Text provided: Begin
Travolta’s star was on the rise because of his role in Welcome Back, Kotter, but Carrie marked his big-screen debut.
9. Piper Laurie thought Carrie was a satire.
Piper Laurie, who earned an Oscar nomination for her role as Carrie’s fanatical mother, was all but retired when she agreed to play Margaret White (her last feature had been The Hustler in 1961). But her interpretation of the script was quite different than De Palma’s intention—which she didn’t realize until filming began.
"Once De Palma revealed that he didn’t want a satirical approach and said, ‘You’re going to get a laugh if you do that,’ I realized that he didn’t want laughs, at least not in our conscious performing,” Laurie told HollywoodChicago.com in 2011. "I just fully embraced the reality of what I was playing. I must say that I enjoyed having the childlike freedom to play act and be the evil witch. It was very freeing and fun to do."
Nancy Allen, who played mean girl Chris Hargensen, also believed that she and Travolta were there as a sort of comic relief; it wasn’t until she saw the final cut that she realized they were actually the villains.
10. Sissy Spacek kept in character as Carrie by keeping to herself.
In order to fully embrace the alienation her character faces, Spacek spent most of the production isolated from the rest of the cast. In a 2013 interview with Vulture, co-star P.J. Soles recalled how on "the first or second day, Sissy came over to a group of us, maybe at lunch, I don’t remember, and said, ‘I love you guys, we’re going to have a great shoot, I’m very excited to be working on this. But I just want to let you guys know, I’m going to alienate myself from you. I want to feel that alienation. But I really like you and afterwards we’ll party and we’ll have a great time. But don’t take it personally. I just want to let you know I’m doing it on purpose because I want to get into the part.’ We all really respected her for that, and that made us even more eager and able to be as mean as we could to her, because we knew it was going to help her."
Text provided: End
Data records: Begin
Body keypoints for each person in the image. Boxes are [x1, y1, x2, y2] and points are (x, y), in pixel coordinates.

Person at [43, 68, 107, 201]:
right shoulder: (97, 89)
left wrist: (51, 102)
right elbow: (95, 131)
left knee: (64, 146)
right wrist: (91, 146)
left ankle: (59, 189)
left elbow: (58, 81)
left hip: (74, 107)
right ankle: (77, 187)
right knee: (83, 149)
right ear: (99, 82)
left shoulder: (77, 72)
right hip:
Data records: End
What you need to do:
(a) According to the Carrie article, what was Piper Laurie's last feature before she agreed to play Margaret White?
(b) Please sum up the Carrie article in two sentences.
(c) Go on with the Carrie article from where it stops.

Per-task outputs:
(a) The Hustler, in 1961.

(b) Piper Laurie, who was nearly retired, first read Carrie as a satire until De Palma told her he didn't want laughs, and Nancy Allen likewise thought she and Travolta were comic relief until the final cut showed they were the villains. Sissy Spacek kept apart from the rest of the cast to feel her character's alienation, and P.J. Soles recalled that the cast respected this and were even more eager to be mean to her because they knew it would help.

(c)
11. Spissy Spacek was a high school homecoming queen.
Okay, so maybe “Prom Queen” holds more clout. But somewhere in Spacek’s teenage possessions is the glitzy headgear she sported when she was crowned homecoming queen at Quitman High School in Texas.
12. Sissy Spacek was adamant that her own hand appear in the final scene of Carrie.
13. Sissy Spacek loved to witness moviegoers' reactions to Carrie's ending.
“When I was in New York, and Carrie came out, I would go to theaters just for the last five minutes of the film to watch everyone jump out of their chairs,” Spacek recalled. “People are all relaxed. The music is really beautiful and relaxing, and all of a sudden that comes up, and people just go crazy.”
14. Carrie contains nods to Psycho.
Though De Palma had hoped to convince Bernard Herrmann to score the film, the legendary composer—who was best known for his collaborations with Orson Welles and Alfred Hitchcock—passed away in 1975, before Carrie went into production. But his influence is still felt throughout the film.
"When we originally put temporary music tracks on the film, we used a lot of Herrmann's music,” De Palma toldCinefantastique. "In the end, we used a very famous Italian piece of music for the processional walk to the grave—Albinoni I think it was … The flexing sound is very Psycho. I put in a temporary track and for all the flexes I put in a Psycho violin. We couldn't find the right sound, but anyway, it worked. Bernard came up with it, and Bernard, I'm glad we used it again!"
Carrie’s school, Bates High School, is yet another nod to Hitchock’s 1960 classic.
15. Stephen King would have loved to see Lindsay Lohan play Carrie.
When word first spread in 2011 that a remake of Carrie was in the works, King was surprised: “Why, when the original was so good? I mean, not Casablanca, or anything, but a really good horror-suspense film, much better than the book.” But when it came to recasting the lead and choosing a new director, King had some ideas—specifically, “Lindsay Lohan as Carrie White… hmmm. It would certainly be fun to cast. I guess I could get behind it if they turned the project over to one of the Davids: Lynch or Cronenberg."